%%
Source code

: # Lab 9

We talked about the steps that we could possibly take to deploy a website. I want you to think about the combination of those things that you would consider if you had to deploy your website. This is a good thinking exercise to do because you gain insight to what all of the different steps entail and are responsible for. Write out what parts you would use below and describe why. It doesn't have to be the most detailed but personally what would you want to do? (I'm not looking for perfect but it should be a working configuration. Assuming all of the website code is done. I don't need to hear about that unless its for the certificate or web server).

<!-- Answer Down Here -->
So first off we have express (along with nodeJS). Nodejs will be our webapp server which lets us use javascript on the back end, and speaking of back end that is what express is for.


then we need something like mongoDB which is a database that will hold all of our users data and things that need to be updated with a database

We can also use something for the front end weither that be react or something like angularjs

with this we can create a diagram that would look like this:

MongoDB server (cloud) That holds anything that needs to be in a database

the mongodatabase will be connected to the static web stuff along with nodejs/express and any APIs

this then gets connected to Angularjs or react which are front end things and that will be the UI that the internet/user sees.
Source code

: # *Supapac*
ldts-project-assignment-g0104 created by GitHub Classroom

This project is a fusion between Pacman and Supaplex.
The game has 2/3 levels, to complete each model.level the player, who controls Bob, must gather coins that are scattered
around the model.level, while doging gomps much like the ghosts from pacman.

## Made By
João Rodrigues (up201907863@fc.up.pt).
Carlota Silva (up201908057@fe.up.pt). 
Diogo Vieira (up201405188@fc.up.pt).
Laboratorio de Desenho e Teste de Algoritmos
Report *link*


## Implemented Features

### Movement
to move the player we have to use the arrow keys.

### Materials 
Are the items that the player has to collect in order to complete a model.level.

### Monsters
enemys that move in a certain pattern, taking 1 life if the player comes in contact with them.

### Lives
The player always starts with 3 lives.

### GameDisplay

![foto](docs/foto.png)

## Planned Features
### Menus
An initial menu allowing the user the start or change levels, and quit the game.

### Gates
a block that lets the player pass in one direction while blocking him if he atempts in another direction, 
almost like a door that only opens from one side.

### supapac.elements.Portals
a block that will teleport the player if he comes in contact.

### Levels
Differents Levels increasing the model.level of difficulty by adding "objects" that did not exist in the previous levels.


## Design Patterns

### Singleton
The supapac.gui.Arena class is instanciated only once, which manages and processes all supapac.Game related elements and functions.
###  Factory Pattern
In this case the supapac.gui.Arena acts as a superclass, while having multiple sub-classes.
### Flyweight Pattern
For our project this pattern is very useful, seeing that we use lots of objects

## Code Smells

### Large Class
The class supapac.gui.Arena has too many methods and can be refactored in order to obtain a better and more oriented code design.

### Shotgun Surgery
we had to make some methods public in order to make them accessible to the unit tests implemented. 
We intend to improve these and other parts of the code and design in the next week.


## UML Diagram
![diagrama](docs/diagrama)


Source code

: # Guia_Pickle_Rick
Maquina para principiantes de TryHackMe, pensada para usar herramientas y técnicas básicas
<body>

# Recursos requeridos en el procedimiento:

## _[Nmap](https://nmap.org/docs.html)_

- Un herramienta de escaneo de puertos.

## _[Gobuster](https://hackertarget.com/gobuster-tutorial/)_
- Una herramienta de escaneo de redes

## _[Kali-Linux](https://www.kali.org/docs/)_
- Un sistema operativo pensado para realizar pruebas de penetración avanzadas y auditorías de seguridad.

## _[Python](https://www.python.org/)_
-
%%
Your task is to show every line of the listing above containing "while".

around the model.level, while doging gomps much like the ghosts from pacman.
a block that lets the player pass in one direction while blocking him if he atempts in another direction, 
In this case the supapac.gui.Arena acts as a superclass, while having multiple sub-classes.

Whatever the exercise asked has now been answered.